The army also dismissed the allegations of meddling. This year, Pakistan’s army deployed 371000 soldiers at polling stations across the country, nearly five times more than the last elections in 2013.

Blast in Quetta

Campaigning in Pakistan was even marred by violence. On the voting day itself, a bomb killed many people at a polling station in western city of Quetta. At least 29 people, including two policemen, died and more than 40 wounded.

The Islamic State of Iraq and the Levant (ISIS) group claimed responsibility for the attack at its Amaq website.

Positive reactions by various personalities

 

Reactions against the vote

 

Khan’s views on relations with India

On July 26, 2018, after declaring victory, Khan lamented that Indian media had portrayed him as a “Bollywood villain” ahead of the vote.

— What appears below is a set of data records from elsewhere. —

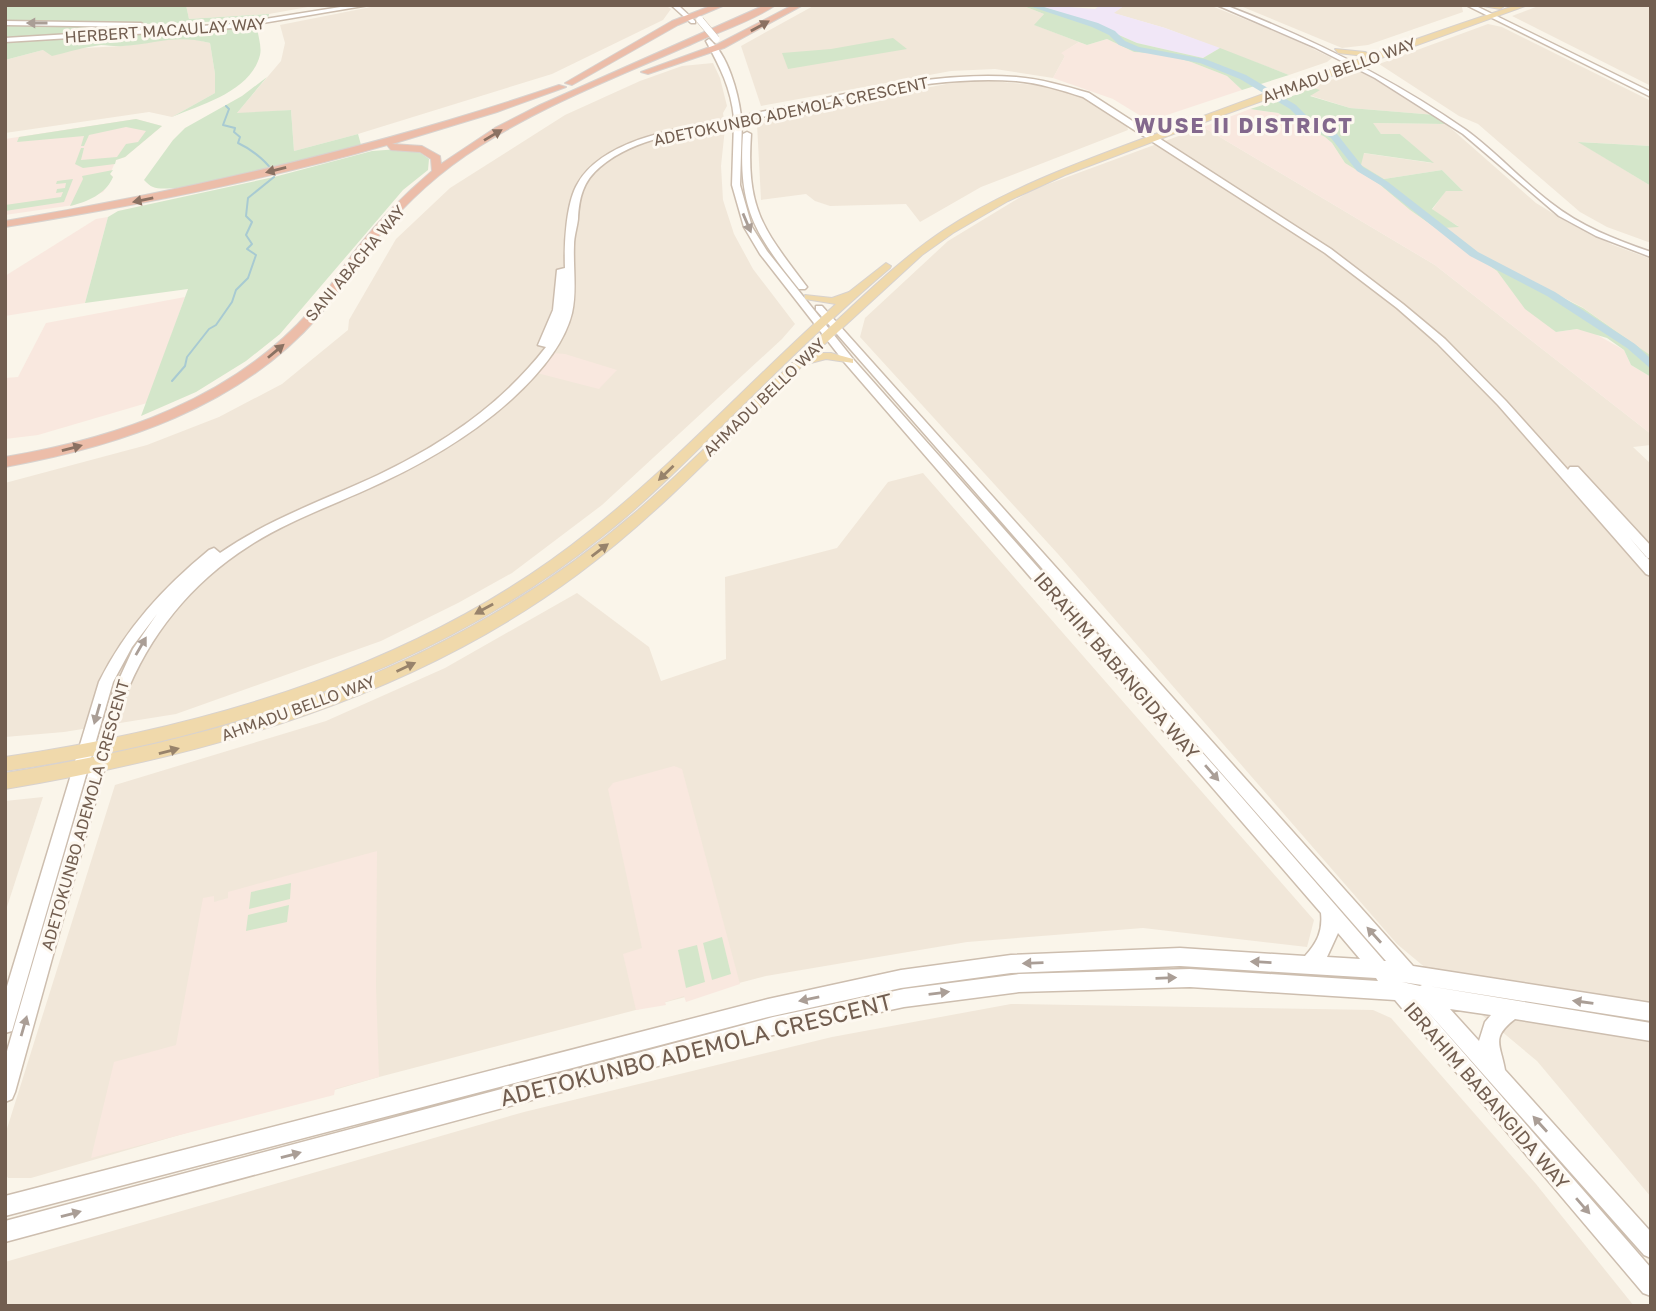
<svg xmlns="http://www.w3.org/2000/svg" width="1656" height="1311" font-family="'Golos Text',sans-serif">
  <style>
    .residential { fill: #f1e7d9 }
    .commercial { fill: #f9e8df }
    .education { fill: #f1e7f7 }
    .green { fill: #d4e6ca }
    .lines { fill: none; stroke-linecap: round; stroke-linejoin: round }
    .stream { stroke: #a8cad2; stroke-width: 2 }
    .river { fill: #c1dbe2; fill-rule: evenodd }
    .tertiary-casing { stroke: #cbbdb1; stroke-width: 3 }
    .secondary-casing { stroke: #cdbeaf; stroke-width: 3 }
    .primary-casing { stroke: #d8d2ce; stroke-width: 2 }
    .motorway-casing { stroke: #d8d2ce; stroke-width: 2 }
    .tertiary { fill: #fff; fill-rule: evenodd }
    .secondary { fill: #fff; fill-rule: evenodd }
    .primary { fill: #f0d9ab; fill-rule: evenodd }
    .motorway { fill: #ecbda9; fill-rule: evenodd }
    .secondary-bridge-casing { stroke: #cdbeaf; stroke-width: 8; stroke-linecap: butt }
    .secondary-bridge { stroke: #fff; stroke-width: 7 }
    .oneway { fill: #aa9e96 }
    .oneway2 { fill: #8a7162 }
    .oneway3 { fill: #98836b }
    .labels { text-anchor: middle; dominant-baseline: central; stroke-width: 6; stroke-linejoin: round; paint-order: stroke }
    .far-street-label { font-size: 16px; fill: #725e50; stroke: #fdf8f0 }
    .street-label { font-size: 19px; fill: #725e50; stroke: #fdf8f0 }
    .far-district-label { font-size: 21px; font-weight: bold; letter-spacing: 2px; fill: #83688d; stroke: #fdf8f0 }
    .near-street-label { font-size: 23px; fill: #725e50; stroke: #fdf8f0 }
  </style>
  <rect width="100%" height="100%" fill="#faf5ea"/>
  <g class="residential">
    <path d="M186,5h133l-50,9 -80,5z"/>
    <path d="M381,5h284l6,4 -8,11 -111,54 -194,60 -64,17 -3,-41 -55,4 45,-53 4,-18 -5,-18z"/>
    <path d="M815,5h206l23,9 -9,11 44,17 -17,11 3,3 -12,22 -58,-9 -44,2 -190,35 -20,-60z"/>
    <path d="M1125,5h84l73,29 50,24 -5,4 -38,13 -124,-47 -52,-15z"/>
    <path d="M1238,5h220l4,2 1,5 -95,33 -26,3z"/>
    <path d="M1541,5h110v81l-139,-70z"/>
    <path d="M1488,24l14,3 149,74v45l-72,-4 72,44v57l-44,-16 -27,-15 -102,-88 -19,-8 -80,-52z"/>
    <path d="M167,38h22l21,5 5,31v19l-43,24 -23,-5 -144,21v-73l38,-10 80,-4z"/>
    <path d="M713,63l7,15 7,28 -4,7 2,15 -4,38 2,34 11,34 19,35 42,55 -13,15 -180,166 -90,68 -54,30 -77,38 -205,73 -112,18 -59,5v-254l142,-38 72,-28 63,-33 66,-54 1,-10 47,-81 54,-51 115,-73 75,-34 42,-15z"/>
    <path d="M1355,71l10,2 71,42 -86,-7 -51,-16z"/>
    <path d="M973,79l79,8 32,11 43,28 1,4 -147,57 -61,35 -14,-18 -76,2 -15,-5 -9,-7 -45,6 -4,-76 9,-6z"/>
    <path d="M1372,123l74,1 90,79 31,19 46,23 38,14v97l-69,-49 -106,-53 -35,-27 17,-1 -26,-16 14,-20h16l-20,-20 -58,9 -24,-14 3,-12 69,10 -32,-29h-19z"/>
    <path d="M1203,127l232,138 216,169v11l-18,2 18,17v733l-114,-136 -140,-117 -339,-390 -198,-217 5,-19 83,-77 84,-51z"/>
    <path d="M923,473l391,447 -7,27 -164,-19 -176,14 -201,34 -387,101 -348,101h-23l-3,-5v-38l110,-350 211,-64 119,-53 132,-75 72,54 12,34 65,-22 -1,-82 112,-29 51,-66z"/>
    <path d="M43,797l-26,79 -12,37v-112z"/>
    <path d="M1011,1004l362,6 18,8 145,166 98,122h-1629v-44l519,-150 308,-75z"/>
  </g>
  <g class="commercial">
    <path d="M1107,39l27,13 30,2 27,8 36,14 15,14 -93,31 -36,-22 -60,-21 12,-22 -4,-3 18,-11 8,3z"/>
    <path d="M1250,109l28,4 47,24 7,6 13,20 34,21 31,26 87,61 18,24 41,37 21,-3 15,3 32,18 7,15 20,12v57l-216,-169 -232,-138z"/>
    <path d="M136,119l26,7 -37,31 -9,3 -6,14 3,3 -10,15 -29,13 -69,10v-76z"/>
    <path d="M108,217l-23,86 -80,13v-40l91,-57z"/>
    <path d="M185,297l-38,106 -109,32 -33,4v-61l13,-1 28,-54z"/>
    <path d="M553,353l12,1 52,16 -18,19 -62,-16z"/>
    <path d="M674,766l8,3 58,215 -54,18 -2,-6 -19,6 1,3 -30,5 -13,-56 19,-6 -34,-159 5,-6z"/>
    <path d="M377,851l-1,136 3,90 -44,12 -1,6 -243,63 23,-96 62,-17 27,-147 11,-2v6l14,-4v-6z"/>
  </g>
  <path class="education" d="M1045,5l50,4 6,-4h24l-11,8 51,15 55,20 -17,10 -66,-15 -50,-22 -45,-14z"/>
  <g class="green">
    <path d="M5,5h181l3,14 80,-5 -1,5 -105,5 -158,-2z"/>
    <path d="M1021,5h24l-2,2 44,14 50,22 66,15 17,-10 69,27 -47,15 -15,-14 -36,-14 -27,-8 -30,-2 -27,-13 -20,6 -53,-20 10,-11z"/>
    <path d="M253,22v1l-248,16v-14l189,2z"/>
    <path d="M246,26l11,1c1,9 5,20 3,28 -9,36 -57,49 -88,62l43,-24v-19l-5,-31c-37,-9 -52,1 -87,3 -7,1 -15,-1 -22,-1 -16,2 -33,7 -49,11l-9,-6 -38,10v-19l121,-5z"/>
    <path d="M893,38l14,11 -119,20 -6,-16 49,-4z"/>
    <path d="M267,77l-30,36 54,-3 3,41 64,-17 3,11c-32,9 -184,52 -208,42 -3,-1 -6,-4 -9,-7l29,-40 12,-12 57,-32z"/>
    <path d="M1311,87l9,3 -10,6 40,12 86,7 10,9 -73,-1 8,11h19l34,29 -70,-10 -3,12 23,14 58,-9 21,21h-17l-14,18 27,18 -17,1 34,26 107,54 67,47 1,22 -20,-12 -7,-15 -17,-12 -30,-9 -21,3 -31,-23 -28,-38 -87,-61 -31,-26 -34,-21 -13,-20 -7,-6 -47,-24 -28,-4 52,-16z"/>
    <path d="M136,119l26,7 -37,31 -9,3 -1,4 -32,4 -8,-4 6,-16h3l-3,12 36,-3 9,-13 12,-2 8,-11 -20,-4 -37,8 -5,11h-3l3,-10 -67,6 2,-5z"/>
    <path d="M1578,142l73,4v40z"/>
    <path d="M399,149l20,3 10,7 -1,11 -25,20 -123,144 -34,27 -50,31 -55,24 47,-127 -103,14 23,-86 10,-6 156,-34 98,-26z"/>
    <path d="M113,170l-3,4 3,3c-7,17 -26,25 -43,29l13,-27 -1,-3z"/>
    <path d="M73,179l-9,23 -59,9v-6l56,-8 2,-5 -7,1 1,-4 8,-1 1,-5 -10,1 1,-3z"/>
    <path d="M291,883l-1,16 -41,10 2,-17z"/>
    <path d="M289,905l-2,17 -41,9 2,-16z"/>
    <path d="M722,937l9,37 -19,6 -9,-37z"/>
    <path d="M697,945l8,37 -19,6 -8,-38z"/>
  </g>
  <g class="lines">
    <g class="stream">
      <path d="M226,106l3,3 -6,16 12,3 -1,4 6,5 -2,6c11,5 26,16 33,26"/>
      <path d="M172,381l13,-15 2,-9 22,-28 7,-4 16,-23 4,-12 12,-12 8,-23 -9,-6 5,-5 -6,-9 6,-13 -6,-6 2,-18 26,-21"/>
    </g>
    <path class="river" d="M1026,5h11l61,18 17,8 10,10 14,6 66,12 41,16 50,30 14,14 27,15 26,33 25,15 90,70 77,40 80,52 16,15v10l-24,-21 -80,-52 -77,-40 -88,-70 -25,-15 -26,-33 -27,-15 -14,-14 -50,-30 -40,-16 -66,-12 -15,-6 -10,-10 -17,-8z"/>
    <g class="tertiary-casing">
      <path id="tertiary" d="M1217,5h8c85,33 166,73 241,125 30,22 55,50 85,73 29,23 65,37 100,49v5l-55,-21 -37,-20 -96,-82 -88,-56 -61,-31z"/>
    </g>
    <g class="secondary-casing">
      <g id="secondary">
        <path d="M353,5h16l-136,23 -228,14v-4l228,-14z"/>
        <path d="M671,5h7l17,16v2h-4z"/>
        <path d="M1466,5h8l177,87v5z"/>
        <path d="M5,21l136,2 3,2 -3,2 -136,-2z"/>
        <path d="M709,39c19,16 29,53 32,77 88,-17 185,-46 275,-39 25,2 49,9 73,16l242,156 72,55 42,35 61,62 62,69 2,-3h8l73,79v13l-5,-2 -17,-20 22,25v14l-5,-2 -148,-169 -61,-62 -40,-35 -72,-55 -242,-156c-22,-7 -44,-14 -67,-16 -90,-7 -186,23 -274,40l-2,64 12,42 15,24 86,108 371,418 160,184h2l-570,-651v-4h6l591,660 238,37v18l-223,-35 223,37v18l-136,-22c-25,19 -14,26 -10,51l146,162v26l-7,-3 -223,-251 230,264v28l-8,-3 -248,-293 -205,-13 -171,5 -115,15 -131,28 -768,207v-21l768,-204 131,-28 115,-15 171,-5 188,12 -2,-3 -196,-12 -169,7 -110,15 -133,29 -763,199v-20l763,-197 133,-29 110,-15 169,-7 125,8c12,-13 18,-25 16,-43l-476,-550 -85,-109 -16,-27 -12,-42 2,-63c-44,9 -99,15 -134,45 -17,14 -21,31 -22,52 -1,9 -4,17 -4,26 -1,23 3,46 -2,68 -8,33 -36,64 -60,86 -45,41 -98,70 -153,94 -37,16 -76,31 -110,53 -58,37 -100,89 -125,153l-109,393 -3,7 -7,3v-44l105,-359 23,-50 24,-35 -25,33 -19,35 -99,342 -2,7 -7,2v-40l94,-311c27,-54 64,-94 110,-132l5,-2 6,5c49,-34 104,-53 158,-78 65,-31 123,-70 168,-128l-8,-2 15,-35 4,-40 8,-2c-1,-23 1,-66 13,-85 27,-46 108,-56 156,-65 -3,-30 -14,-51 -28,-77zM1338,933l22,26 -33,-2zM1402,982l20,3 -2,1zM1450,1009l41,6 -6,7 -6,19z"/>
        <path d="M747,132l4,2c-5,76 12,95 56,153l-2,2h-6c-45,-56 -61,-82 -56,-155z"/>
      </g>
    </g>
    <g class="primary-casing">
      <g id="primary">
        <path d="M1478,5h23l2,2 -3,2z"/>
        <path d="M1517,5h11l-302,109 -161,61 -57,26 -55,32 -31,22 -107,98h16l22,6v4l-27,-4 -23,6c-73,72 -143,148 -225,209 -167,124 -370,181 -573,215v-16c236,-38 448,-103 632,-262 72,-63 137,-133 208,-198 31,-29 63,-59 99,-83 73,-48 157,-75 238,-106 111,-41 222,-82 335,-119z"/>
        <path d="M1335,49l30,3 4,2 -4,2 -27,-3z"/>
        <path d="M886,263l5,3 -1,2c-53,45 -102,92 -151,141 -45,44 -90,91 -140,130 -170,135 -382,201 -594,232v-14c208,-31 420,-93 586,-227 87,-69 162,-152 245,-226l-31,-5v-4l27,3 17,-6z"/>
      </g>
    </g>
    <g class="motorway-casing">
      <g id="motorway">
        <path d="M713,5h12l-47,20 -106,60 -7,-2 107,-62z"/>
        <path d="M765,5h11c-24,16 -55,26 -82,38 -72,32 -147,60 -214,103 -38,24 -73,55 -102,91 -20,26 -38,55 -60,80 -79,90 -198,129 -313,150v-10c112,-19 227,-58 305,-146 18,-20 32,-43 48,-64 22,-28 47,-53 74,-76l-1,-12 -11,-7 -29,-2 -4,-5c-125,36 -253,61 -382,82v-6c189,-32 373,-74 554,-136l7,2 -69,25 -105,32 30,2 18,10 1,8 54,-36 45,-23z"/>
        <path d="M793,5h10l-79,43 -76,26 -7,-2 77,-28z"/>
      </g>
    </g>
    <use href="#tertiary" class="tertiary"/>
    <use href="#secondary" class="secondary"/>
    <use href="#primary" class="primary"/>
    <use href="#motorway" class="motorway"/>
    <g class="secondary-bridge-casing">
      <path id="secondary-bridge" d="M700,20l16,19"/>
    </g>
    <use href="#secondary-bridge" class="secondary-bridge"/>
  </g>
  <defs><path id="oneway-solid" d="M-6-.8H1V-3.2L6.5 0L1 3.2V.8H-6Z" transform="scale(1.75)"/></defs>
  <g class="oneway">
    <use href="#oneway-solid" transform="translate(37 23) rotate(180)"/>
    <use href="#oneway-solid" transform="translate(747 223) rotate(67)"/>
    <use href="#oneway-solid" transform="translate(141 646) rotate(-60)"/>
    <use href="#oneway-solid" transform="translate(97 714) rotate(106)"/>
    <use href="#oneway-solid" transform="translate(1212 773) rotate(49)"/>
    <use href="#oneway-solid" transform="translate(1374 935) rotate(-132)"/>
    <use href="#oneway-solid" transform="translate(1261 962) rotate(-177)"/>
    <use href="#oneway-solid" transform="translate(1033 963) rotate(178)"/>
    <use href="#oneway-solid" transform="translate(1166 978) rotate(-2)"/>
    <use href="#oneway-solid" transform="translate(939 993) rotate(-7)"/>
    <use href="#oneway-solid" transform="translate(809 999) rotate(168)"/>
    <use href="#oneway-solid" transform="translate(1583 1002) rotate(-172)"/>
    <use href="#oneway-solid" transform="translate(24 1026) rotate(-74)"/>
    <use href="#oneway-solid" transform="translate(1540 1124) rotate(-132)"/>
    <use href="#oneway-solid" transform="translate(291 1155) rotate(-15)"/>
    <use href="#oneway-solid" transform="translate(1583 1206) rotate(49)"/>
    <use href="#oneway-solid" transform="translate(71 1214) rotate(-15)"/>
  </g>
  <g class="oneway2">
    <use href="#oneway-solid" transform="translate(760 26) rotate(-29)"/>
    <use href="#oneway-solid" transform="translate(493 135) rotate(-31)"/>
    <use href="#oneway-solid" transform="translate(276 170) rotate(166)"/>
    <use href="#oneway-solid" transform="translate(143 200) rotate(168)"/>
    <use href="#oneway-solid" transform="translate(276 351) rotate(-40)"/>
    <use href="#oneway-solid" transform="translate(72 448) rotate(-15)"/>
  </g>
  <g class="oneway3">
    <use href="#oneway-solid" transform="translate(666 473) rotate(136)"/>
    <use href="#oneway-solid" transform="translate(600 550) rotate(-37)"/>
    <use href="#oneway-solid" transform="translate(484 609) rotate(151)"/>
    <use href="#oneway-solid" transform="translate(406 667) rotate(-25)"/>
    <use href="#oneway-solid" transform="translate(169 751) rotate(-15)"/>
  </g>
  <g class="labels">
    <g class="far-street-label">
      <text transform="translate(165 30) rotate(-4)">HERBERT MACAULAY WAY</text>
      <text transform="translate(1339 70) rotate(-20)">AHMADU BELLO WAY</text>
      <text transform="translate(791 111) rotate(-12)">ADETOKUNBO ADEMOLA CRESCENT</text>
      <text transform="translate(355 263) rotate(-50)">SANI ABACHA WAY</text>
      <text transform="translate(764 397) rotate(-44)">AHMADU BELLO WAY</text>
      <text transform="translate(298 708) rotate(-20)">AHMADU BELLO WAY</text>
      <text transform="translate(85 815) rotate(-74)">ADETOKUNBO ADEMOLA CRESCENT</text>
    </g>
    <g class="street-label">
      <text transform="translate(1117 665) rotate(49)">IBRAHIM BABANGIDA WAY</text>
      <text transform="translate(1487 1095) rotate(49)">IBRAHIM BABANGIDA WAY</text>
    </g>
    <g class="far-district-label">
      <text x="1244" y="125">WUSE II DISTRICT</text>
    </g>
    <g class="near-street-label">
      <text transform="translate(696 1049) rotate(-14)">ADETOKUNBO ADEMOLA CRESCENT</text>
    </g>
  </g>
  <rect width="1656" height="1311" fill="none" stroke="#725e50" stroke-width="14"/>
</svg>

However, he didn’t fail to mention that he looks forward for stronger trade ties with India and added that leaders of both countries should come forward and talk to resolve the Kashmir dispute. He even stressed on the need to have a dialogue with India to settle the issues.

Who is Imran Khan?

Khan was born and raised in Pakistan's eastern city of Lahore, Punjab.

He was schooled at Lahore's Aitchison College and graduated from Oxford University in 1975 with a Bachelor's degree in philosophy, politics and economics.

Khan had an illustrious career in international cricket spanning two decades from the 1970s.

An international cricket star, Khan led Pakistan to a World Cup victory in 1992.

Immediately after winning the World Cup, he retired from cricket and devoted his time to philanthropy and social work and launched Pakistan's first specialised cancer centre ‘Shaukat Khanum’.

Khan first entered politics in 1996 by launching his own political party named Pakistan Tehreek-e-Insaf (PTI), but struggled for years on the political sidelines.

His party garnered a provincial victory at the 2013 general elections and governed the northwestern Khyber Pakhtunkhwa province for five years.

Apart from holding onto his image as a cricket star and a politician, Khan also authored various pieces including ‘Pakistan: A Personal History’.